Task instructions => Substitute "data set" for every "series" in the material below, changing nothing else, and leave the pictures out of your answer.

Chart interpretation exercises

********************

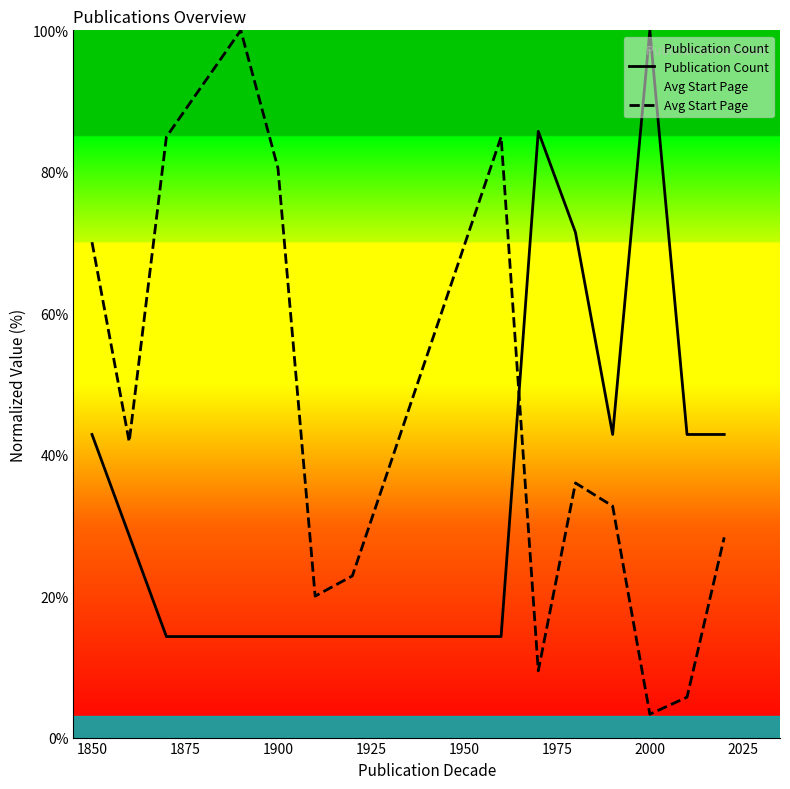

Is it true that Publication Count equals 42.9 at 1850?

True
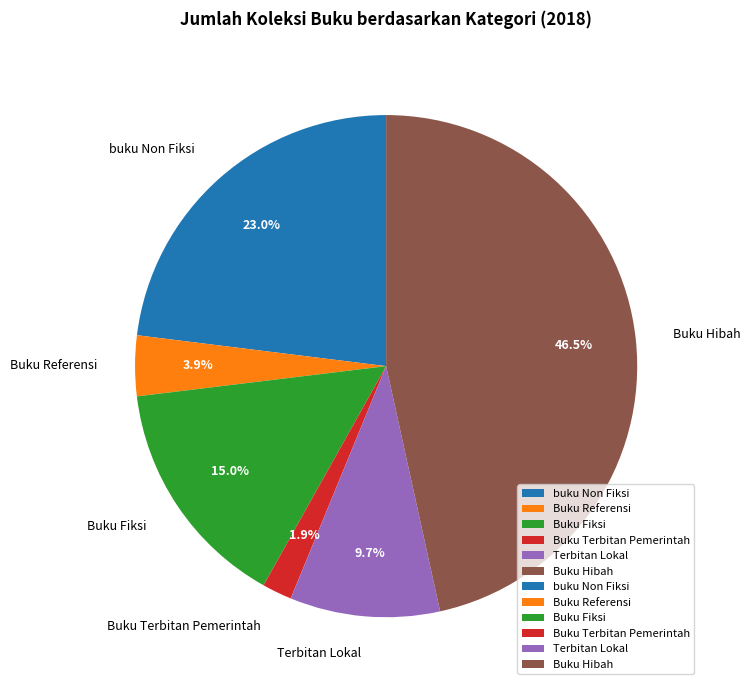

Which has a higher value, Buku Terbitan Pemerintah or Buku Referensi?

Buku Referensi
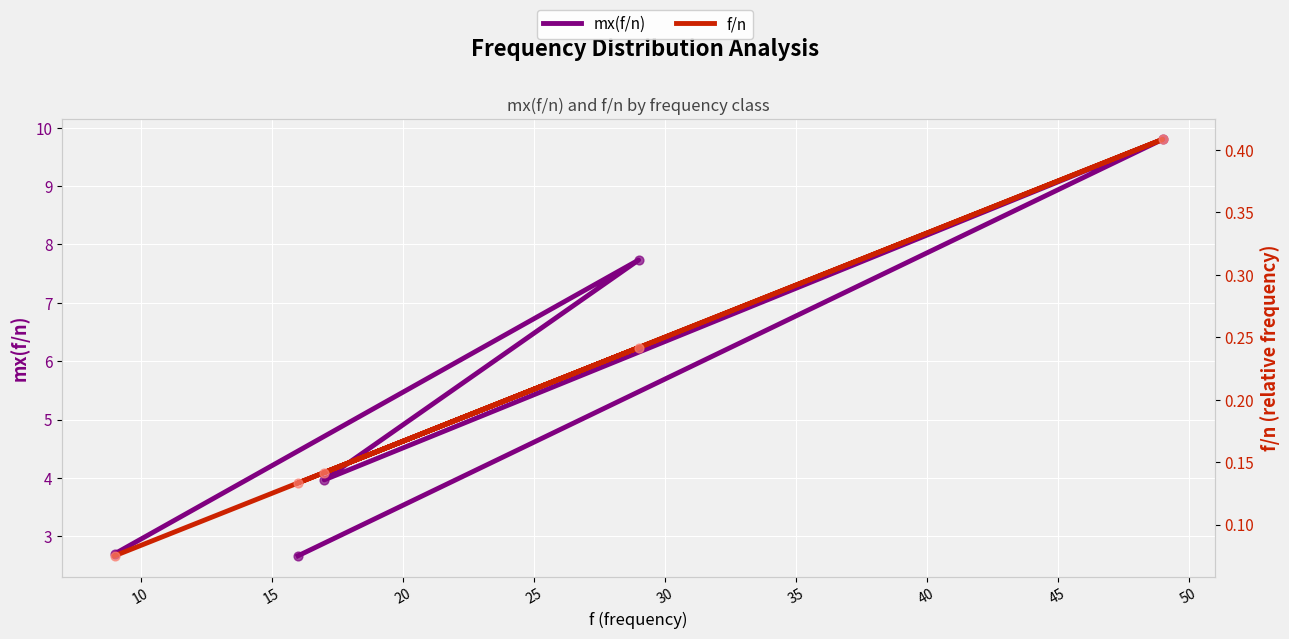

At how many categories does at least one series exceed 9?

1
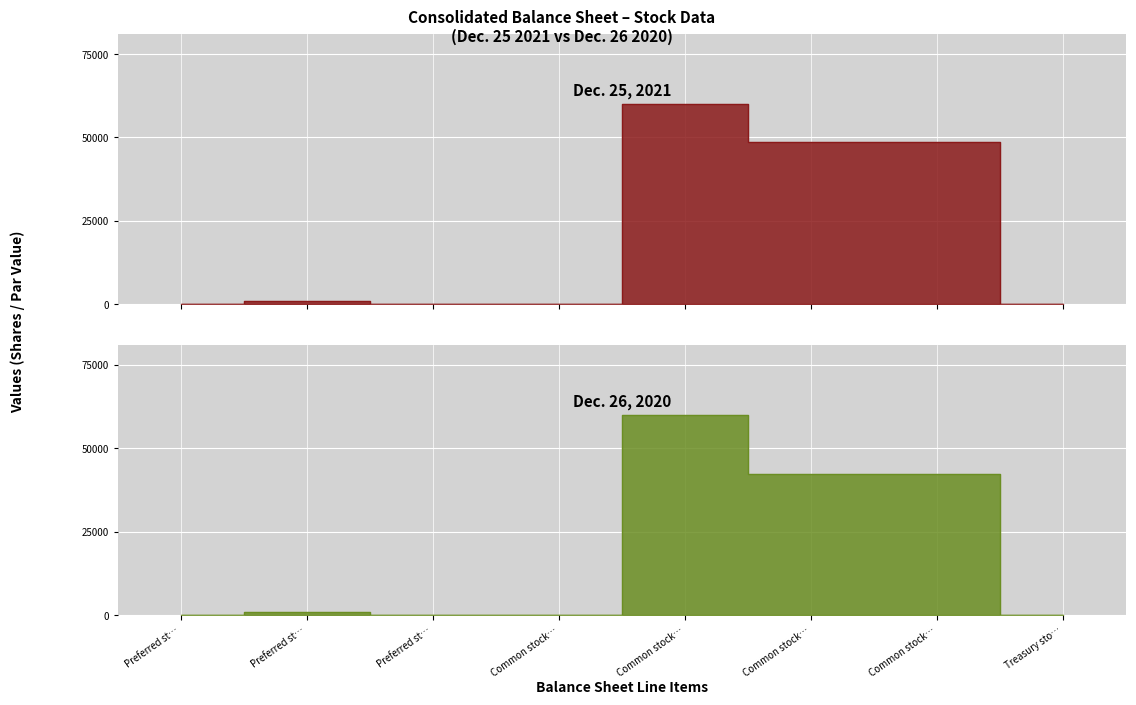

At Common stock…, list the series in order from largest to smallest.

Dec. 25, 2021, Dec. 26, 2020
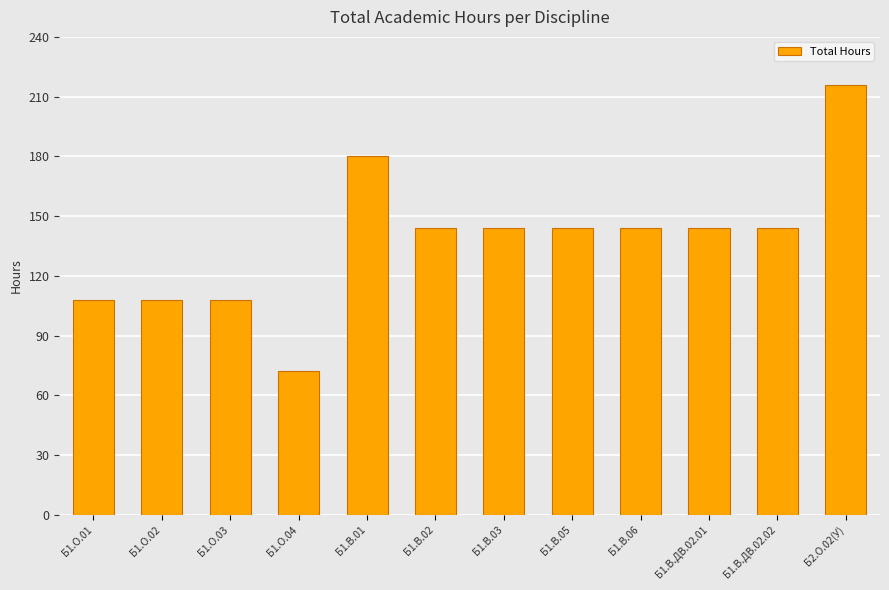

What is the label of the 11th bar from the right?

Б1.О.02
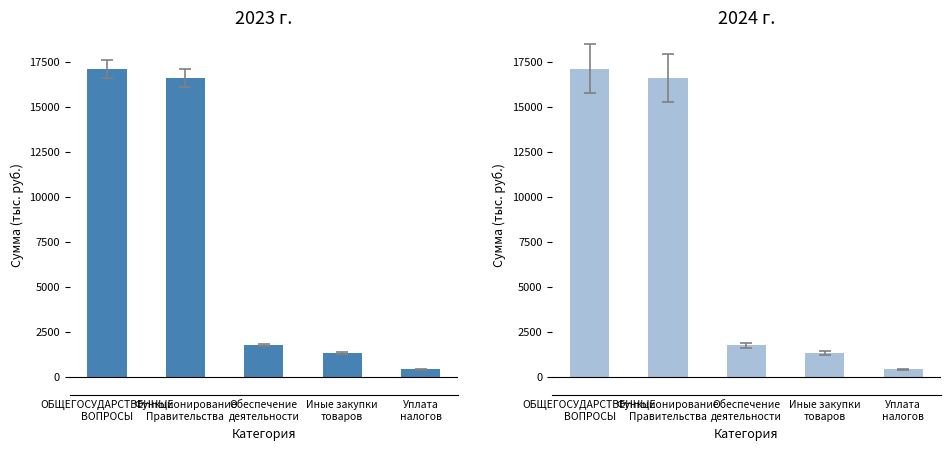

True or false: 2024 has a value of 1618.9 at Обеспечение
деятельности.

True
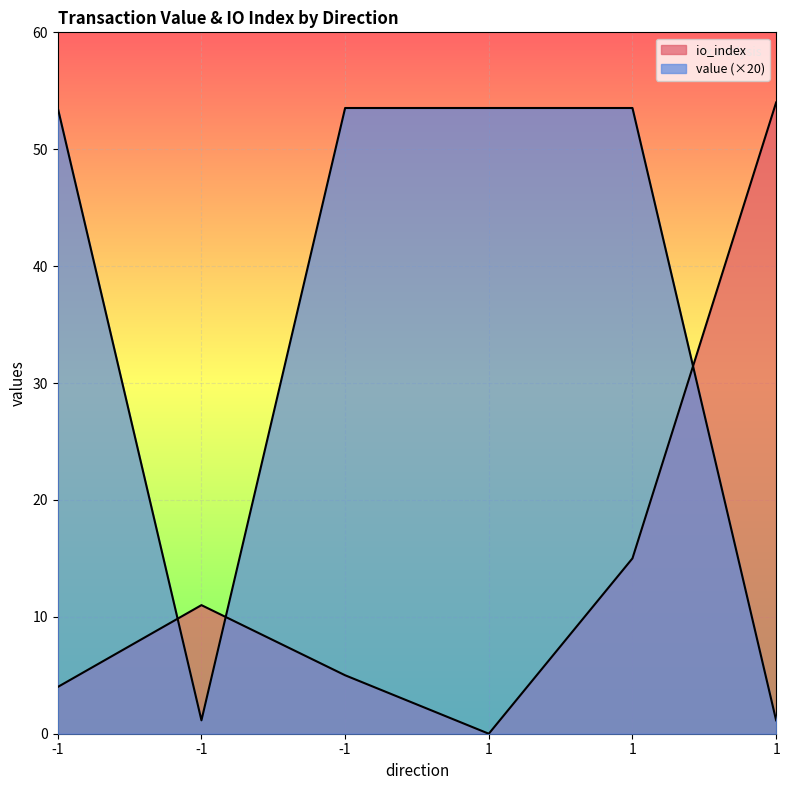

Which series ends up on top after the final intersection of value and io_index?

io_index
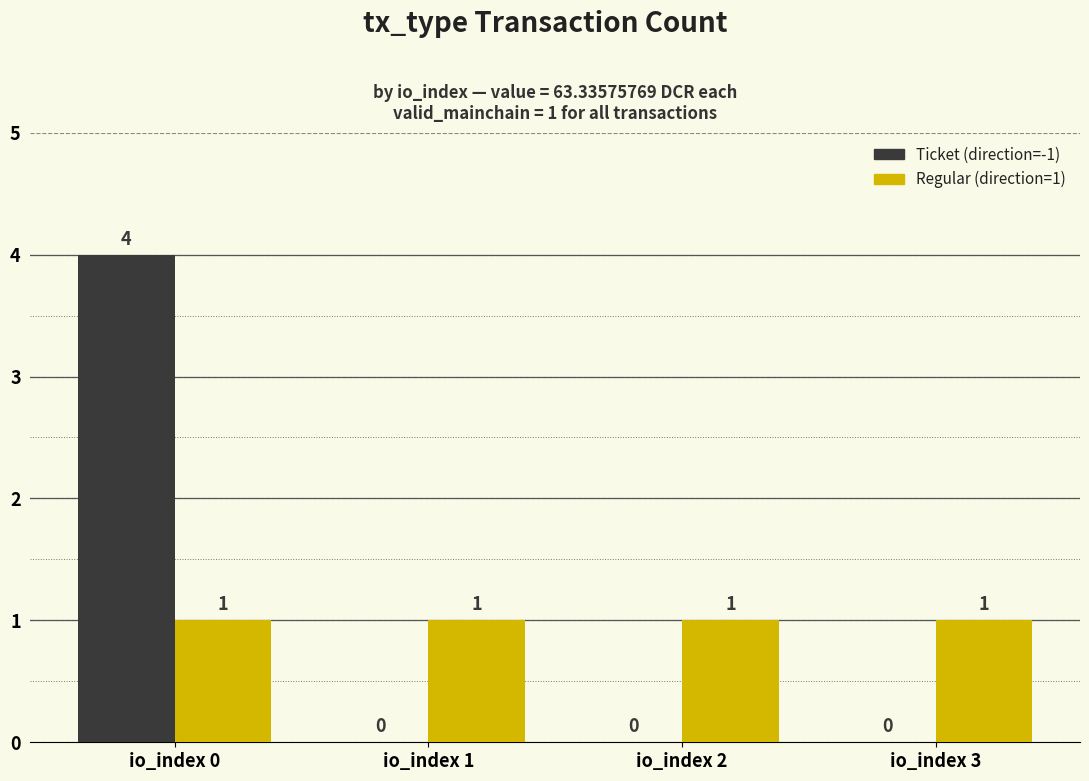

Is the value of Regular (direction=1) at io_index 2 greater than the value of Ticket (direction=-1) at io_index 0?

No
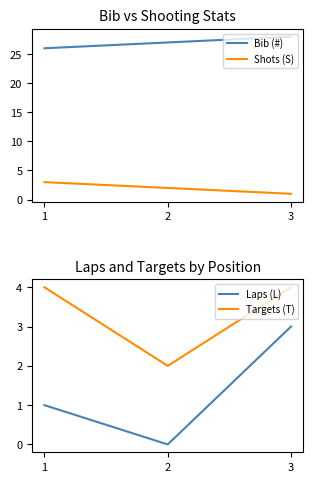

What is the difference between the maximum and minimum values in the Bib (#) series?

2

********************

Response to the exercise =>
Is it true that Publication Count equals 42.9 at 1850?

True

Which has a higher value, Buku Terbitan Pemerintah or Buku Referensi?

Buku Referensi

At how many categories does at least one data set exceed 9?

1

At Common stock…, list the data set in order from largest to smallest.

Dec. 25, 2021, Dec. 26, 2020

What is the label of the 11th bar from the right?

Б1.О.02

True or false: 2024 has a value of 1618.9 at Обеспечение
деятельности.

True

Which data set ends up on top after the final intersection of value and io_index?

io_index

Is the value of Regular (direction=1) at io_index 2 greater than the value of Ticket (direction=-1) at io_index 0?

No

What is the difference between the maximum and minimum values in the Bib (#) data set?

2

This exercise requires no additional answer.